Over the past 40 years, beginning with the seminal work of medical sociologists like Erving Zola and Peter Conrad, thousands of studies have contributed to describing and analyzing medicalization. What is common to most of these studies is that pharmaceutical drugs are almost always involved in the process described. Since medications and their omnipresence in current societies have inspired many empirical and theoretical analyses, some authors are now proposing the concept of pharmaceuticalization rather than medicalization to describe the widespread use of pharmaceuticals (Williams et al., 2011; Abraham, 2010).
The complex assemblage surrounding drugs, from the pharmaceutical industry to the construction of technoscientific identities, from biotechnologies to clinical practices, makes us wonder about the epistemological dimension of drugs as social objects and about the ways humanities and social sciences (sociology, anthropology, history, philosophy) have conceptualized and analyzed it since the last 30 years.
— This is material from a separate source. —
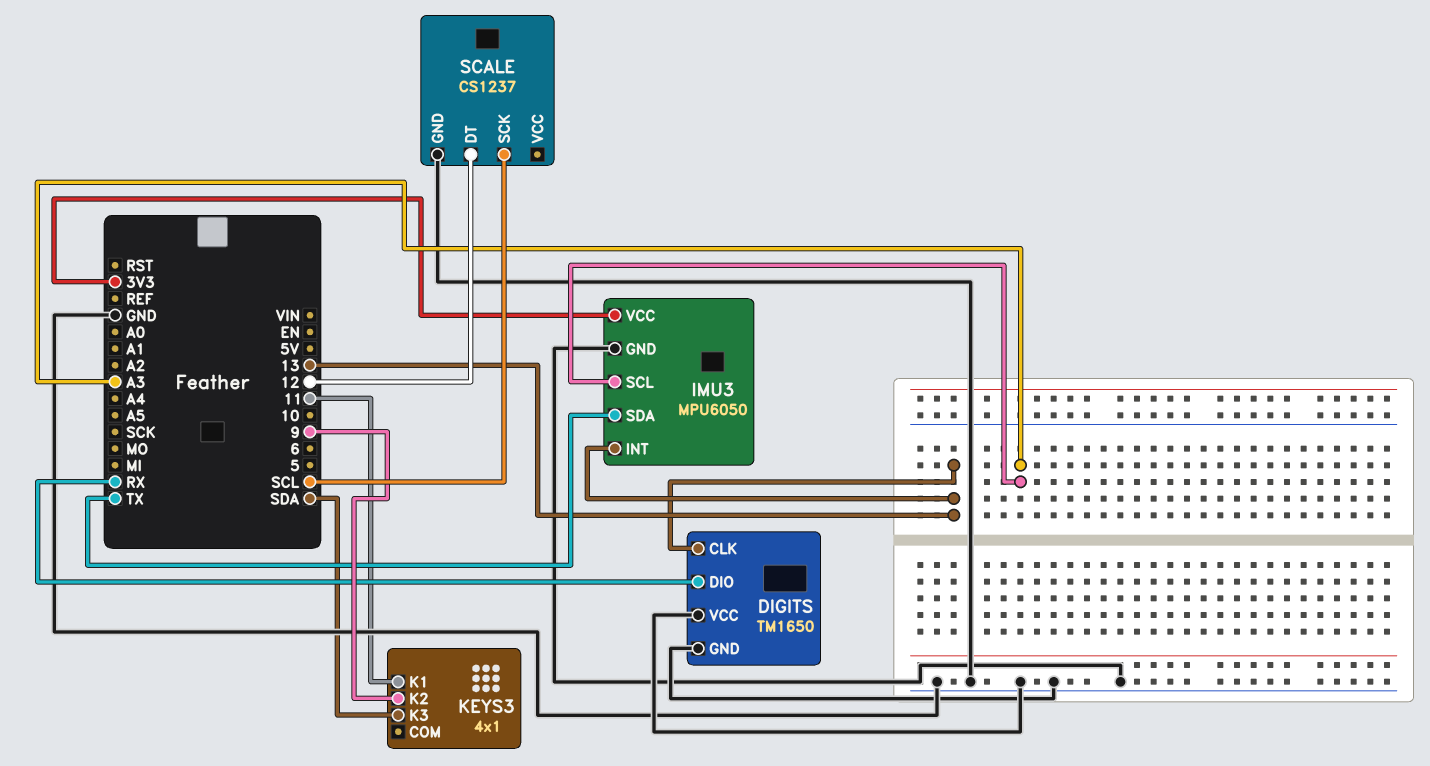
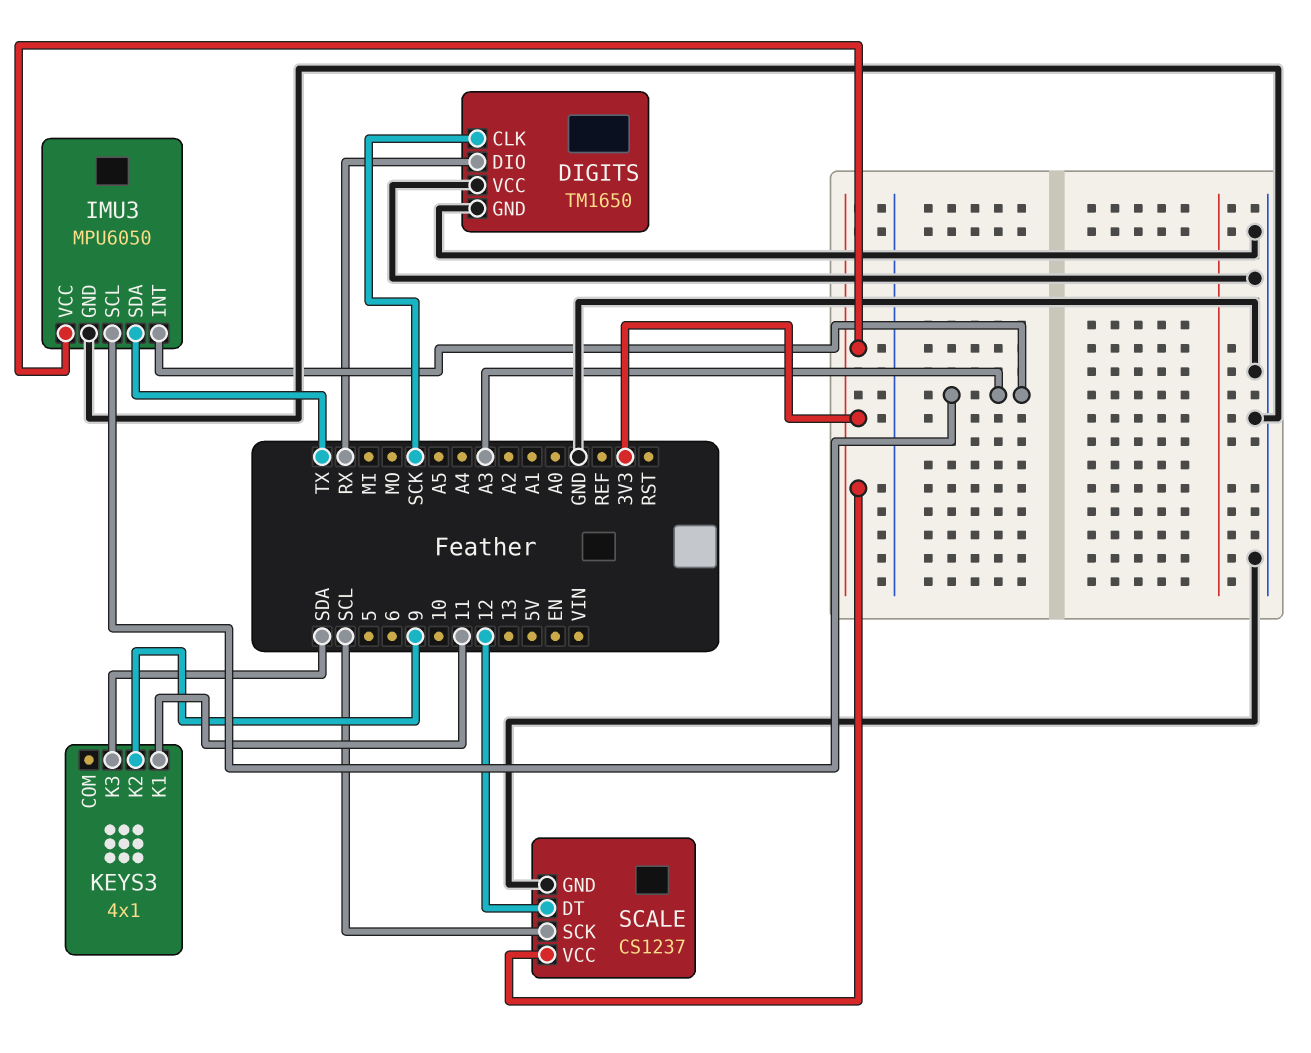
DIGITS pin CLK: 13 -> SCK
IMU3 pin INT: 13 -> A3
SCALE pin VCC: none -> 3V3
In order to examine these and related conceptual and methodological issues in greater detail, we have examined a set of articles addressing pharmaceuticals published in humanities and social sciences databases (Sociological Abstracts, Proquest, Abstracts in Anthropology, Historical abstracts, etc.). About 300 articles were analyzed. A classification of the articles based on Guba and Lincoln’s epistemic paradigms (positivist, post-positivist, constructivist, critic (Denzin and Lincoln, 2011)) helped to define the ontological contours of pharmaceuticals as objects. In a global era, interesting avenues point to how technologies and pharmaceuticals contribute to the counting of lives saved (international health programs and pharmaceutical industry initiatives) and the numbering of biological processes (hypertension, cholesterol levels, etc…) as well as to the reconfiguration of social space and time.